Cinq minutes plus tard, la Mercédès était talonnée par une Austin 1100 noire avec une grande antenne de radio : la voiture de Kurt. Mais celui-ci n’était pas à l’intérieur. La voiture avait des pneus à pointes de tungstène qui lui permettaient de rouler aussi vite que sur un sol sec.
Il passa le village de Triesten sans que la situation se modifie. Les deux autres voitures, une Kapitan et une Borgward, avaient rejoint. De nouveau, il y eut une grande ligne droite. C’était le moment. Malko donna deux coups de klaxon. Aucune voiture n’arrivait en face. Il freina et stoppa sur le bas-côté, puis sauta de la voiture, la Remington à la main.
Krisantem avait donné un violent coup de volant, mettant l’Opel en travers de la route. Surpris, le conducteur de l’Austin freina et vint s’arrêter à un mètre de la station-wagon.

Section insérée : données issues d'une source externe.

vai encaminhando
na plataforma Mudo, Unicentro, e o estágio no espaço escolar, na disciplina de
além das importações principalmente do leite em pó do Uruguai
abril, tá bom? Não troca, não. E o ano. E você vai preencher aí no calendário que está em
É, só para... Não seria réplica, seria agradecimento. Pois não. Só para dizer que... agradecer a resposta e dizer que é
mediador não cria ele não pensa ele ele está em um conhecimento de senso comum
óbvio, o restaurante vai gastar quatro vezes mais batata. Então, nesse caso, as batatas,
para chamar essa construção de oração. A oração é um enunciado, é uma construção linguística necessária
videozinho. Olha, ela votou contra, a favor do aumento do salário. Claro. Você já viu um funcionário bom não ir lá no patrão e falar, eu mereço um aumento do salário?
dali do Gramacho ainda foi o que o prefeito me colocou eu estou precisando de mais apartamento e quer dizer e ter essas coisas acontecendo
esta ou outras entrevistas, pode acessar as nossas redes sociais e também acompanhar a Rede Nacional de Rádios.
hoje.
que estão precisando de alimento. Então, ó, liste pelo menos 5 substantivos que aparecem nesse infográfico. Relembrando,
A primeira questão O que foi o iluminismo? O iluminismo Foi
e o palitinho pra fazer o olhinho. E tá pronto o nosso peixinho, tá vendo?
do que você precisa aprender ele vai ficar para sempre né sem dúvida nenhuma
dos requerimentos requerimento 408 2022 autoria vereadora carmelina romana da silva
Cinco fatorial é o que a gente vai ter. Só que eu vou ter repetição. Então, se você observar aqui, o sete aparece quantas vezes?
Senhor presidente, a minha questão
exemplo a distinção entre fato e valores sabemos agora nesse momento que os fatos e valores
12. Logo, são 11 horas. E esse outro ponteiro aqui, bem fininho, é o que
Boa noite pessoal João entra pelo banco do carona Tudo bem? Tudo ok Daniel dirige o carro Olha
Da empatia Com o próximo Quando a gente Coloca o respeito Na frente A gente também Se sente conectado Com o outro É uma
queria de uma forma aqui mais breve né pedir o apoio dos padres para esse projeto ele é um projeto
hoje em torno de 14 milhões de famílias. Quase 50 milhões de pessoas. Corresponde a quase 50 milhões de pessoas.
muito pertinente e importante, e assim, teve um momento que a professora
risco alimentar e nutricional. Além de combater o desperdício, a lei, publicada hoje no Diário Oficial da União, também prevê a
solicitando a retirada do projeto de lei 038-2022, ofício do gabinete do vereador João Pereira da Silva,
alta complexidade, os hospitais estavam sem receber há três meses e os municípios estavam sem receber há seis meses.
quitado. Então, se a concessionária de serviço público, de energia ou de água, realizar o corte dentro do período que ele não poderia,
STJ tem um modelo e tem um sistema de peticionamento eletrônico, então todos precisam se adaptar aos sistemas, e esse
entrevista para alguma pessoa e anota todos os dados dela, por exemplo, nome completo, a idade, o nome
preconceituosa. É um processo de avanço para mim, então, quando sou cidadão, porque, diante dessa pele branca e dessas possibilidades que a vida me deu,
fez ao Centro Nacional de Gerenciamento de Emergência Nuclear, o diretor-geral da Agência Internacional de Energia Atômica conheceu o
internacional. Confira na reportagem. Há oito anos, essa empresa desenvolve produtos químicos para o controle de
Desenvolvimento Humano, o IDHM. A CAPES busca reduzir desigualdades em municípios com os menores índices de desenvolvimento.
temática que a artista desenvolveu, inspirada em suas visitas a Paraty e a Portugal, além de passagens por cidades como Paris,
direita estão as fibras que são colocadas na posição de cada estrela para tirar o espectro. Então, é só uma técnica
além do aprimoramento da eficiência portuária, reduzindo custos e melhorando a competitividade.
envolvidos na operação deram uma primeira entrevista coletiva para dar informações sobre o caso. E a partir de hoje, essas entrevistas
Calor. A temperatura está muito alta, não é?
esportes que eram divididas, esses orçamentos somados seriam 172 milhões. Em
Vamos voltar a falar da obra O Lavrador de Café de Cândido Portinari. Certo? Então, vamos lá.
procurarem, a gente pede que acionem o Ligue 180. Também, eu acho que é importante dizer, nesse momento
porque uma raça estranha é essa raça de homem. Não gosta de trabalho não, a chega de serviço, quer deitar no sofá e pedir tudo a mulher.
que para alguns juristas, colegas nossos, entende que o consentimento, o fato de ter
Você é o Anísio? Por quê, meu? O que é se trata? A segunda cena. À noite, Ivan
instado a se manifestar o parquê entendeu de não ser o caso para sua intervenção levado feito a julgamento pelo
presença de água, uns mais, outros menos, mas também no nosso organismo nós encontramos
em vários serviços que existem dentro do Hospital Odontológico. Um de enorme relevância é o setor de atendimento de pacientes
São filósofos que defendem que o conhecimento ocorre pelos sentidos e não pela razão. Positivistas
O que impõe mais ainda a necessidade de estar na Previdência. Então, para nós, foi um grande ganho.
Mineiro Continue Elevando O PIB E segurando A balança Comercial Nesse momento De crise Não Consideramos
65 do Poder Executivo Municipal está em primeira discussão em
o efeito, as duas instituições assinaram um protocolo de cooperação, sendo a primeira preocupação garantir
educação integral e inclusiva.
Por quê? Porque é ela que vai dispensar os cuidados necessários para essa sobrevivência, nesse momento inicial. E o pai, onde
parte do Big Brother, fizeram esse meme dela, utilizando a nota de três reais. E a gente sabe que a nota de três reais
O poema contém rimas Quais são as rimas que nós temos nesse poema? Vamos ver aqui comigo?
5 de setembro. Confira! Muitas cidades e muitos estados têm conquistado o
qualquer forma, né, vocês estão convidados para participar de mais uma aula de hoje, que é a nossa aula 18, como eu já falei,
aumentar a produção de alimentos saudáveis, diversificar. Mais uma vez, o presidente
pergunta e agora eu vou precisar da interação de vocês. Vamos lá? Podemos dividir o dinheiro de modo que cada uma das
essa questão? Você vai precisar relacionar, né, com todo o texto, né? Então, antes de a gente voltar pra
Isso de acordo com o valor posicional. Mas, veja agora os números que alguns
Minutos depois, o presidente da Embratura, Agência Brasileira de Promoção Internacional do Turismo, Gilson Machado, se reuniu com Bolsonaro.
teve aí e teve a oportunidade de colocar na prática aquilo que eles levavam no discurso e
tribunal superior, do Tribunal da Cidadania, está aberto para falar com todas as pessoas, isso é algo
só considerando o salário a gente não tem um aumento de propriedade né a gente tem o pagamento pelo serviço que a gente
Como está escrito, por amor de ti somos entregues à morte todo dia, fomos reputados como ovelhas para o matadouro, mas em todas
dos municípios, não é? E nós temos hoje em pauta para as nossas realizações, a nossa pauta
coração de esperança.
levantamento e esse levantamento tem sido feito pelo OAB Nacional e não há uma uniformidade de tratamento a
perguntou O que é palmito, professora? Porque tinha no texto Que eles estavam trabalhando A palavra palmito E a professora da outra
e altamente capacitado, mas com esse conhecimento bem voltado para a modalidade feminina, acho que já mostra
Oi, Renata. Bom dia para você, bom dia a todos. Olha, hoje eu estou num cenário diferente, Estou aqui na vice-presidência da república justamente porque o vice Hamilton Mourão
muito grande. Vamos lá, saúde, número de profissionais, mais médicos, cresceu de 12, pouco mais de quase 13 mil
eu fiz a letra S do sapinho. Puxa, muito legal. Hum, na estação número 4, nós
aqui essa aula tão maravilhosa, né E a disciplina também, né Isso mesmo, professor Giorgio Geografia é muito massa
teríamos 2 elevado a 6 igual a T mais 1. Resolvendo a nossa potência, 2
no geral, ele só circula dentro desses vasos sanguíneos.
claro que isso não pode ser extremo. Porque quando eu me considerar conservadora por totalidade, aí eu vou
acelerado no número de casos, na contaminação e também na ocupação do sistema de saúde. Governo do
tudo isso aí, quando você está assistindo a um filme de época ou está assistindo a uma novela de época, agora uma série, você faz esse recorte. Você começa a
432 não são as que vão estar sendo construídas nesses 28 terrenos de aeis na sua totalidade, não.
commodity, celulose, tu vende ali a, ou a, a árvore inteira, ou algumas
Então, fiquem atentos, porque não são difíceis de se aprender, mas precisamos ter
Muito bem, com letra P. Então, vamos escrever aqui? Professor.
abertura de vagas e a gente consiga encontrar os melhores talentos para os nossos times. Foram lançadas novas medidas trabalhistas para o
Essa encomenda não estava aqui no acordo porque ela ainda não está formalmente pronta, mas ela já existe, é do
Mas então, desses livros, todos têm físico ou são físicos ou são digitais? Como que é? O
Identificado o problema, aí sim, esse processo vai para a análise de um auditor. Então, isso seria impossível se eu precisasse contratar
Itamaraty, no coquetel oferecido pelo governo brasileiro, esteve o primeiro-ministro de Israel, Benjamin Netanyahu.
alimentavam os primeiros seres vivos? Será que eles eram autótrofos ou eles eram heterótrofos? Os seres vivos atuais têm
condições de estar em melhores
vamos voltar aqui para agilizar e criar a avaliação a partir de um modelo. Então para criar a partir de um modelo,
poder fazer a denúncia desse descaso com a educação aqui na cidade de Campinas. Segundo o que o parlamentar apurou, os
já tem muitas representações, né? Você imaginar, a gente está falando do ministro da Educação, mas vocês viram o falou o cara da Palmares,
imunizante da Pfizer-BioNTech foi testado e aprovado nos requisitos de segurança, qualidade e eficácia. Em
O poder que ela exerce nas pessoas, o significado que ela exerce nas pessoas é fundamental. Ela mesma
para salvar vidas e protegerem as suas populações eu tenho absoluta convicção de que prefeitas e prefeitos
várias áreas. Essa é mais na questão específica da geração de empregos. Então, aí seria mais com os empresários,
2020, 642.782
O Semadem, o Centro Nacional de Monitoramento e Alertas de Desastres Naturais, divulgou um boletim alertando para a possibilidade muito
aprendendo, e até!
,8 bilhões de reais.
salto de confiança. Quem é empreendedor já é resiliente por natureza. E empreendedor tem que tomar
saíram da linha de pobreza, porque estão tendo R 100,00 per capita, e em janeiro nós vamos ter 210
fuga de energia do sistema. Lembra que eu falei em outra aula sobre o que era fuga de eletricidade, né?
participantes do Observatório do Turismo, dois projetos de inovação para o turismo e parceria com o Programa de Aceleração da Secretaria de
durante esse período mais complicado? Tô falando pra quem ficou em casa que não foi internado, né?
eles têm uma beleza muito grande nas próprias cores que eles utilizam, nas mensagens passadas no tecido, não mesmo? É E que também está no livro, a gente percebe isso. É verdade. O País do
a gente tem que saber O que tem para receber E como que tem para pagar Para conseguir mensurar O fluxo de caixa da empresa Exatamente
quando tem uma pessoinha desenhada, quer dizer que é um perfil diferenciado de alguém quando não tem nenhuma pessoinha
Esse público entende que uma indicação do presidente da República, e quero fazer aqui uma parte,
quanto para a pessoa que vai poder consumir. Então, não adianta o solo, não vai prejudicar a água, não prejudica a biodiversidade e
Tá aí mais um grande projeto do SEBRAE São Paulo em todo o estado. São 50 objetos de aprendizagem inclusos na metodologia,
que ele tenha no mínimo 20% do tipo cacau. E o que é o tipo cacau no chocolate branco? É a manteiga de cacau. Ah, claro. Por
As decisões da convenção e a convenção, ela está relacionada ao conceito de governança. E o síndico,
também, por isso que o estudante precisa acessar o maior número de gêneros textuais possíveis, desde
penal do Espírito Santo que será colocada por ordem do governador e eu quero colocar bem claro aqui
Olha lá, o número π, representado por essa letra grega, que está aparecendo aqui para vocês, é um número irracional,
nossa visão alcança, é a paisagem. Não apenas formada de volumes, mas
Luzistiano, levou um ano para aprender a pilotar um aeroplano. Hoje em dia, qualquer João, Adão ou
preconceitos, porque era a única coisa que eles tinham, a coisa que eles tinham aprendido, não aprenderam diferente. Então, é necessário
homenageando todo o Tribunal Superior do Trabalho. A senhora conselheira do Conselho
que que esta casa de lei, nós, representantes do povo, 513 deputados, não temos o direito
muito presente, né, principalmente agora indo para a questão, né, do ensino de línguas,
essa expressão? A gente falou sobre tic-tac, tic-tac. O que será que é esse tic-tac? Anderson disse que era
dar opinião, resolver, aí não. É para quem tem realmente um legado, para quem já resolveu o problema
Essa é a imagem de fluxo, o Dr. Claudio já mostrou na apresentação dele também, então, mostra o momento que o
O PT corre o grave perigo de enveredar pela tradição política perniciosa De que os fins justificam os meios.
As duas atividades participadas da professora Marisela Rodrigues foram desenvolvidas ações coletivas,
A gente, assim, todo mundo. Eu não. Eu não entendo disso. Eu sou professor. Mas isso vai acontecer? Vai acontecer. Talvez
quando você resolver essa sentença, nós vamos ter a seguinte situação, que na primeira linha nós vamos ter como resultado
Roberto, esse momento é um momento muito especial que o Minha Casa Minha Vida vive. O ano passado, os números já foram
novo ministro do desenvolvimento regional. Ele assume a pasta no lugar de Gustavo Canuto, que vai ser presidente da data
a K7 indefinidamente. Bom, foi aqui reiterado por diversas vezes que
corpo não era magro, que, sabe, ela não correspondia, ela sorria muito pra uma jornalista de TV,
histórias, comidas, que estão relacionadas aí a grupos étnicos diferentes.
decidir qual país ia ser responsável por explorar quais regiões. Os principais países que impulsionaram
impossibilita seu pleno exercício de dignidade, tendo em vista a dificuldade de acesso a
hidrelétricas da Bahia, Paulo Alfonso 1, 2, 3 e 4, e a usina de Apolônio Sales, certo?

C’était le type au crâne rasé qui conduisait. Krisantem avait déjà bondi. Sa portière s’ouvrant vers Malko, il était protégé par la carrosserie de l’Opel. Rapidement, il donna un tour de clef à la portière et courut à la Mercédès. Le type aux dents de lapin jaillit de l’Austin. L’explosion de la Remington fit tomber la neige des arbres et l’affreux vola en arrière, comme frappé par un poing invisible. On ne lui dirait plus jamais qu’il avait des vilaines dents. Il n’en avait plus. Encore un, mûr pour la prière des agonisants. Malko tira encore deux fois, dans les pneus de l’Opel qui explosèrent.
Le Turc avait déjà sauté dans la Mercédès. Malko remonta et démarra. Les autres en avaient pour cinq bonnes minutes à pousser la voiture sur ses pneus crevés.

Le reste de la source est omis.